Sub-Saharan Africa child mortality rates are 170 per 1000 live
births. In some countries a decline in child mortality has
now been reversed. Malnutrition exacerbates child mortality
rates in over 50 percent of cases. The impact of HIV infection
also dramatically reduces the access to food and healthcare.
As
a result of HIV infection the chances of people being born
today reaching their 55th birthday is less than 50 percent.
Those areas with the highest HIV infection have the highest
drop in life expectancy. This has a knock-on effect on nutrition.
The
report states that because of HIV/AIDS, “high levels of mortality
among parents of young children render these children nutritionally
insecure. In addition to the economic shock resulting from
the death of a parent and resulting impact on the access a
child has to sufficient food of adequate quality, the death
will also reduce the quality of care the child receives....
the nutrition security of an orphaned child will be reduced
due both to an absolute reduction in the nutritional resources—food,
health services, and so on ... and to less effective use of
the resources that are available”.
Summing
up the situation the report states: “a large proportion of
the population of Africa does not enjoy food security. Moreover,
many of those who have good access to sufficient food for
their calorific needs nonetheless suffer from nutrition insecurity.

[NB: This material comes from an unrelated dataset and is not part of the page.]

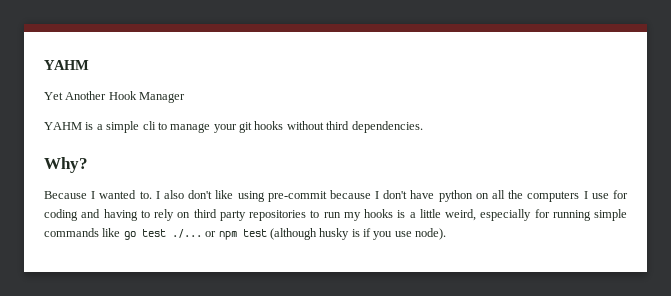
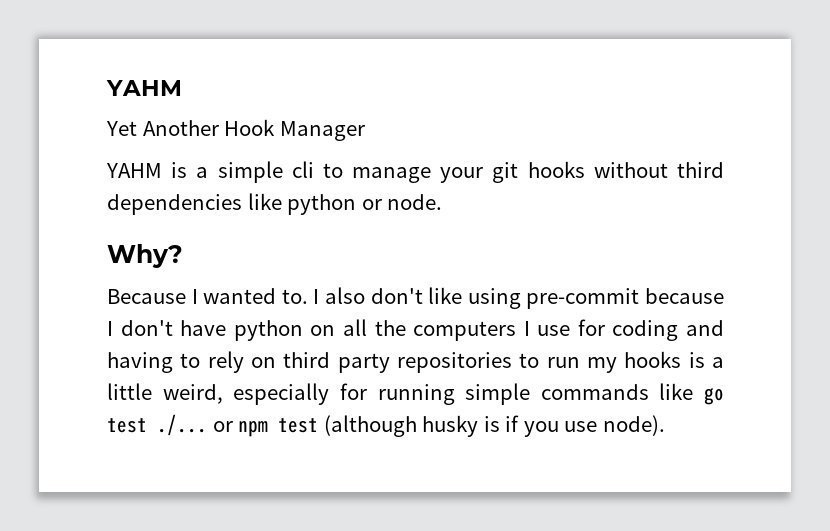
[351,121,423,133] dependencies. -> [107,193,443,215] dependencies like python or node.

Many households consume a monotonous, unvaried diet and so
suffer from micronutrient deficiencies.”
The
report then turns to what must be done. It says economic growth
is necessary to reduce malnutrition. Noting that two thirds
of Africans live in rural areas, it emphasises the need for
farmers to have access to better crop varieties, livestock,
fertilisers and modern techniques. Citing studies that have
been carried out, it explains, “To end hunger in sub-Saharan
Africa ... a regional annual average per capita growth rate
of 6.3 percent is needed to meet a target date of 2025 and
3.5 percent if the target date is 2050. In the past decade,
however, only half a dozen countries have had average per
capita growth rates above 2.5 percent. The challenge is immense.”
The
report details a disastrous situation in Africa, but the only
answer it offers is more of the same free market measures
that have produced the food shortages in the first place.
“African nations and farmers,” the report claims, “can be strong
participants in such open markets. Consequently they must
remain fully engaged in negotiations within the World Trade
Organisation (WTO) ... African smallholders are in a disadvantageous
position relative to the large, integrated agribusinesses
that dominate global trade. Likely modifications to current
forms of agricultural production will be needed if Africa
is to compete effectively in broad global markets. Not competing,
however, is not an option.”
Privatisation of utilities like water and power supplies, cuts
in health care, cuts in subsidies to poor farmers, increased
fees for health and education are all part of the package
that has been forced on the population of Africa under the
terms of World Bank and IMF structural adjustment programmes.
Making Africa compete in the global market will only mean
further opening up its agriculture to foreign companies, who
will produce crops for export while the majority of the population
continue to live in near starvation conditions.